Internal condenser microphones can be attached to your acoustic guitar’s soundhole, and there are a wide variety of shapes and sizes of internal condenser mics. The HEIMU Clip-On Condenser Microphone can be clipped onto the soundhole easily. It also comes standard with an adapter and may connect to your speakers, preventing you from buying one extra cord.
If it’s too cumbersome or uncomfortable to play with an internal mic, you can also set one up in front of your guitar and use a regular condenser mic. The UHURU XLR Condenser Microphone Kit comes with a boom arm, shock mount, and windscreen for easy setup. It has over five hundred five-star ratings on Amazon.
In either case, make sure you purchase a condenser microphone and not a dynamic mic, which isn’t conducive to the high frequencies of acoustic guitars!
Find the Right Adapter for the Speakers
Speakers are usually not equipped with the necessary outlet for a guitar cable. If you want to play your acoustic through your speakers, you’ll need to take the extra step of finding an adaptor.
Note that you will not be able to connect an acoustic guitar to a set of Bluetooth speakers using this method. If you’re unable to find an audio jack on your speakers, you won’t be able to connect them to your guitar.
Find a Phone or Audio Source
First, find where you can connect a phone or other audio source to the speakers.
Figure out what kind of audio jack your speaker has. In most cases, you should find a standard 3.5-mm (0.12-in) jack, which will connect most audio sources. If your speaker works differently, you may need to find a specialty adapter for your brand of speakers.

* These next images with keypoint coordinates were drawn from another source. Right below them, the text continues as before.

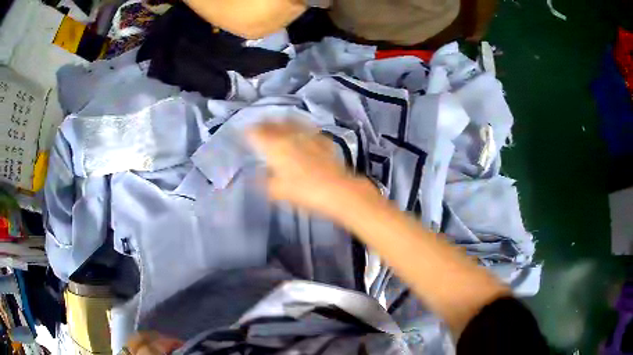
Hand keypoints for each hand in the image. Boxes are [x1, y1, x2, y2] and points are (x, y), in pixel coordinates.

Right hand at [247, 122, 372, 218]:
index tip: (245, 133)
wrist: (335, 189)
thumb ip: (265, 181)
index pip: (256, 132)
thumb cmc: (302, 191)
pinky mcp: (322, 139)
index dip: (249, 131)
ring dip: (282, 122)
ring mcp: (307, 135)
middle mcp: (289, 135)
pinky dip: (300, 129)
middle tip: (259, 126)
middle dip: (264, 124)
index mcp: (275, 146)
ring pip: (291, 122)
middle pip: (273, 124)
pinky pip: (308, 129)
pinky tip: (302, 133)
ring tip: (278, 123)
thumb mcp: (277, 191)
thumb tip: (257, 176)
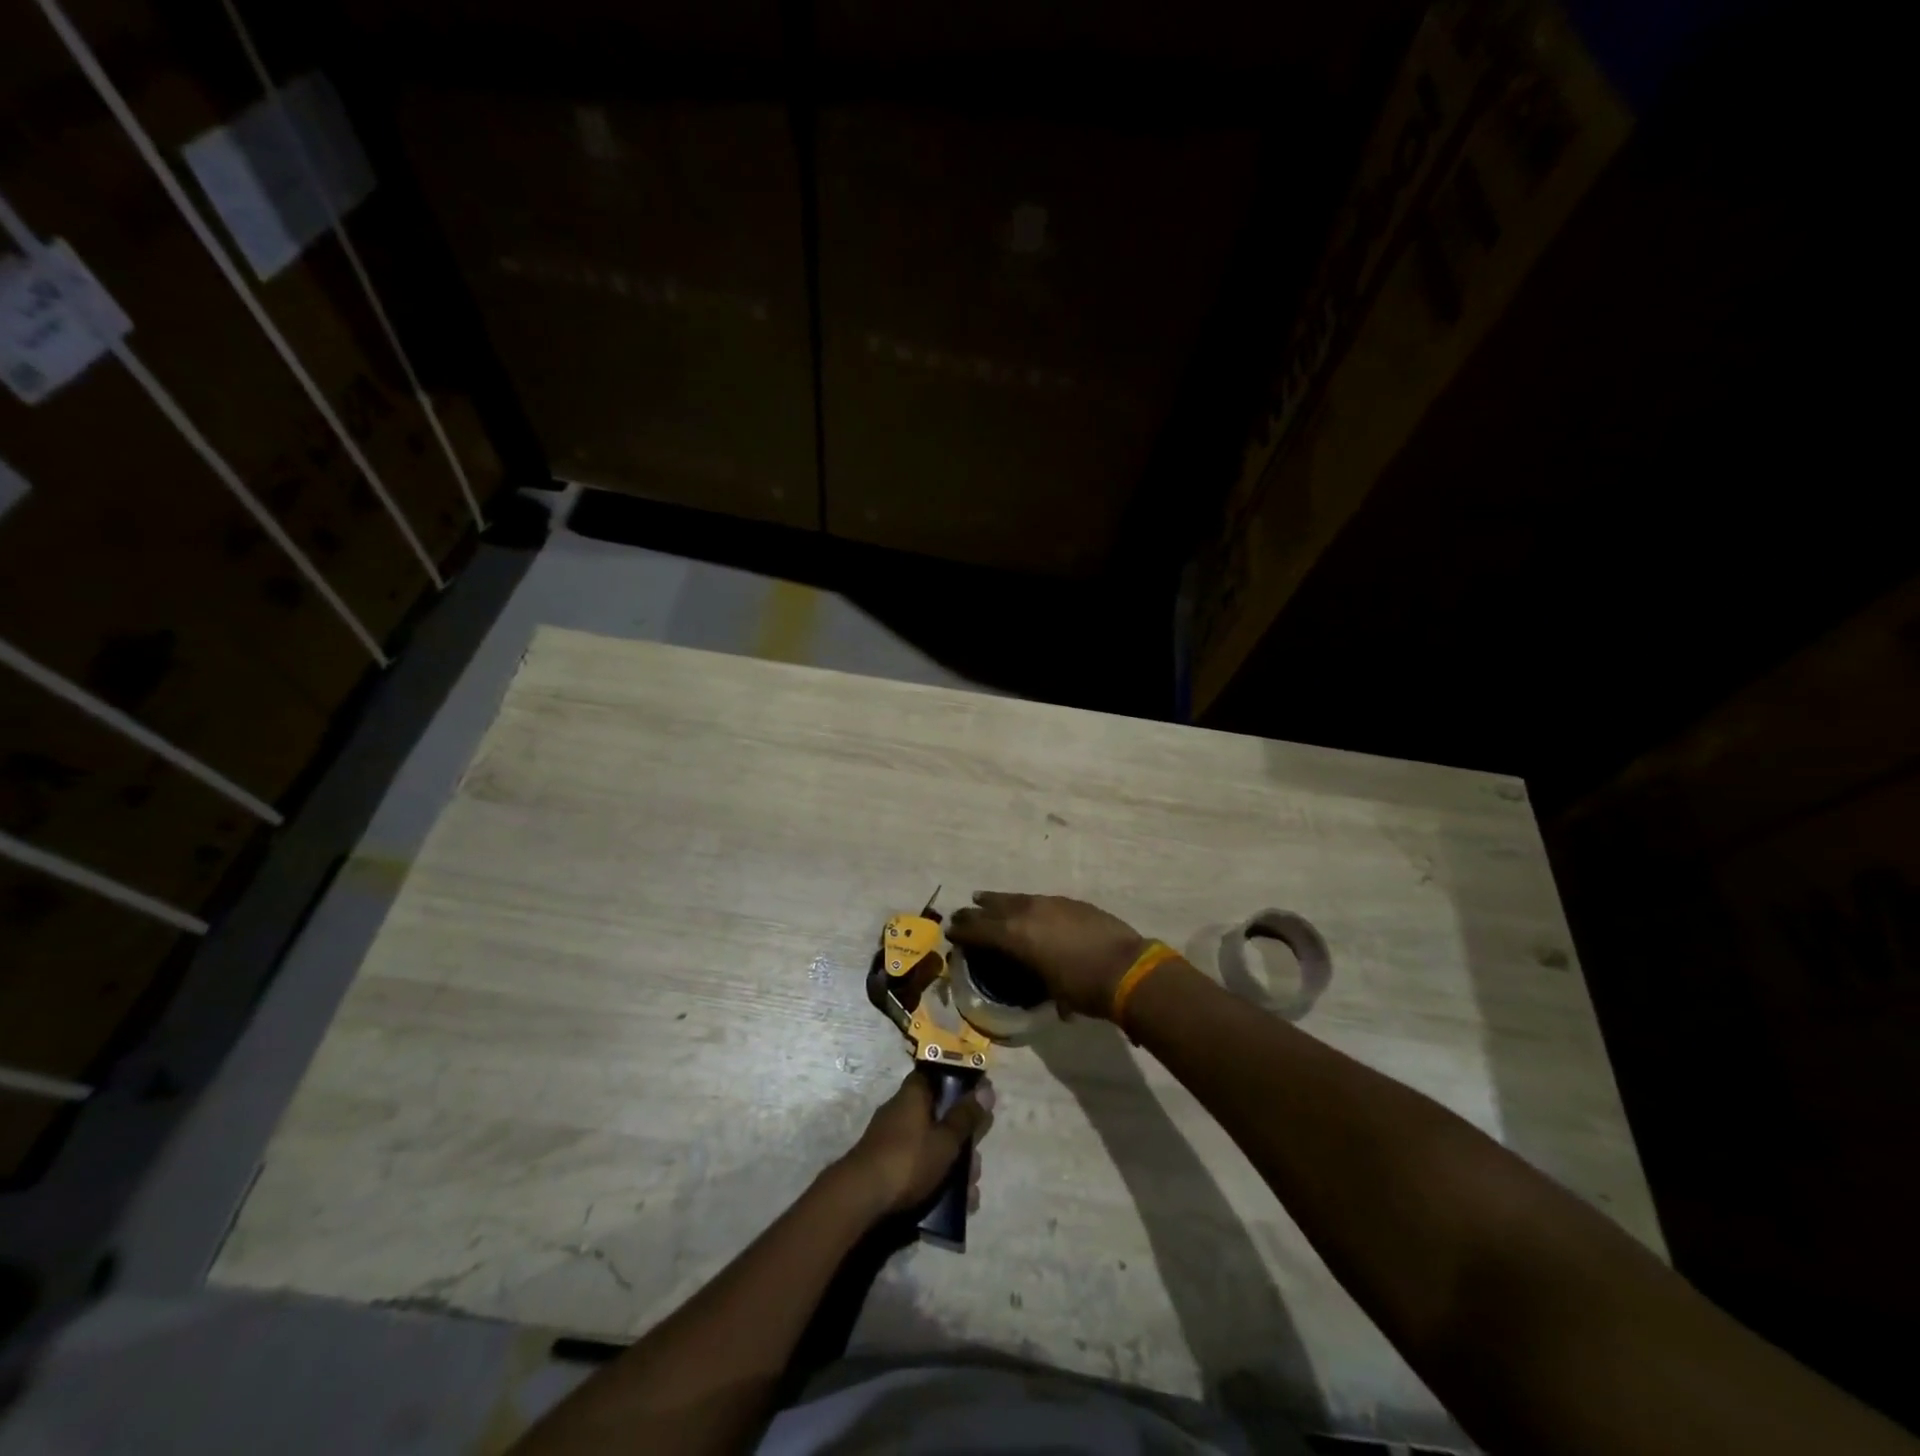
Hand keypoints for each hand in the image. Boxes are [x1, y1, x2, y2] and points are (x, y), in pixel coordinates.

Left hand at [838, 1073, 993, 1218]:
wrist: (860, 1199)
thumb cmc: (908, 1160)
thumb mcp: (945, 1140)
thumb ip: (966, 1117)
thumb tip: (986, 1089)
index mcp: (913, 1095)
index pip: (936, 1076)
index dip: (959, 1085)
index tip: (978, 1102)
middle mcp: (901, 1111)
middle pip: (939, 1117)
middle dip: (961, 1141)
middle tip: (975, 1165)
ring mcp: (892, 1140)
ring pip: (931, 1146)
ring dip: (953, 1166)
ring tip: (969, 1194)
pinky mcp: (886, 1166)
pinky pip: (919, 1166)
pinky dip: (936, 1180)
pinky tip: (954, 1206)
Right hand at [948, 891, 1148, 1019]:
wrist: (1126, 968)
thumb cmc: (1083, 989)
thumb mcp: (1048, 990)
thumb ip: (1032, 978)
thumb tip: (1034, 983)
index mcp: (1015, 935)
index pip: (978, 930)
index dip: (962, 931)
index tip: (950, 931)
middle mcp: (1027, 912)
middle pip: (992, 908)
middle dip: (975, 912)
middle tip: (961, 914)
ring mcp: (1050, 903)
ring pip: (1015, 899)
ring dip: (998, 901)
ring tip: (985, 899)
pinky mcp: (1070, 902)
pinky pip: (1038, 901)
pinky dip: (1026, 905)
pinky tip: (1028, 909)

Look for an Adapter That Will Work With a Standard Audio Jack
These MillSO Male to Male TRS Stereo Audio Cable & Headphone Adapter can be eight or ten feet long, allowing for a wide range of motion, and comes with a 12-month warranty. One end is a standard 6.35-mm (0.25-in) guitar cable, while the other end will fit in a 3.5-mm (0.12-in) audio jack.
If you prefer an adapter with a braided cable, the TRS Stereo Audio Cable Hftywy Headphone Adapter 1/8 to 1/4 Adapter comes in an even wider range of cord lengths.
Plug-In and Play
Now you can plug your guitar in and play! You may need to adjust the volume depending on your speaker’s quality and what method you’re using to capture your sound, so make sure you have enough time to test out the sound before strumming in front of others.

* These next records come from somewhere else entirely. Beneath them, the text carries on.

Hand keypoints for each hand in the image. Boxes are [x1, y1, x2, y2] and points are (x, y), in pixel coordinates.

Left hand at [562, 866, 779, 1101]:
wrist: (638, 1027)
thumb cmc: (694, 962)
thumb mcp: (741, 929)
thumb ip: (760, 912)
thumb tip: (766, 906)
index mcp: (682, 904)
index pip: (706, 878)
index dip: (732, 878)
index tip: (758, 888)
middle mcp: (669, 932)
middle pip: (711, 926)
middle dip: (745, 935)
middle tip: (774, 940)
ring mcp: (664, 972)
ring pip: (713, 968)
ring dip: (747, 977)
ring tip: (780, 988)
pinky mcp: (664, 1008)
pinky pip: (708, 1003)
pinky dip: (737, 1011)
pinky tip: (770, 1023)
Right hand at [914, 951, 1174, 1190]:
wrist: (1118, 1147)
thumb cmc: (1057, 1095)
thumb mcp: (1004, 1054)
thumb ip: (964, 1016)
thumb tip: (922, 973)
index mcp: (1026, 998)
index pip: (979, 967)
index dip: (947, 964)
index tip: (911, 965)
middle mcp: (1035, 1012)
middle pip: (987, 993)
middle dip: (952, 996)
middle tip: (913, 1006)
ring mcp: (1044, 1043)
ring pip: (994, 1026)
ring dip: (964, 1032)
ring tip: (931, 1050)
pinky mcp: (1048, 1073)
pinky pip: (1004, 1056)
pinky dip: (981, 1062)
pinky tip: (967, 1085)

Note that you will need to plug into a guitar pedal before plugging into the speaker when using an electric guitar. That’s not necessary when playing an acoustic, as there is much less of a risk of blowing out the speakers. However, you can choose to play with a pedal or preamplifier if you want to clarify your sound or add effects.
Consider Purchasing an Acoustic Amplifier
There are plenty of reasons you may want to plug your guitar into a speaker. You may find yourself having to play out of unpredictable sound systems semi-frequently, so it is good to be prepared with several ways to plug your acoustic into speakers.
If you’d like to downsize the number of cables you carry around, you may want to consider purchasing an amplifier for acoustic guitars. These can be as cheap as $100 and can help your amplified acoustic sound much more natural than speakers or an electric guitar amp (here’s how to have a quiet acoustic guitar with a more natural sound). The Coolmusic AC20 20Watt Bluetooth Guitar Amplifier is only 16 pounds (7 kilograms) and can connect to various sound systems.
It’s always best to be prepared, though, so even if you own an acoustic guitar amp, you may want to go ahead and purchase an adapter anyway.
If you want to amplify your acoustic guitar’s sound out of a regular set of speakers, you can do so as long as you can plug your acoustic in and have the right adapter. If your acoustic doesn’t have a pickup, you don’t have a microphone, or you don’t have an adapter, you should make sure to get these things before trying to connect the guitar.
With these tips, you should be able to connect your acoustic guitar to most sets of speakers.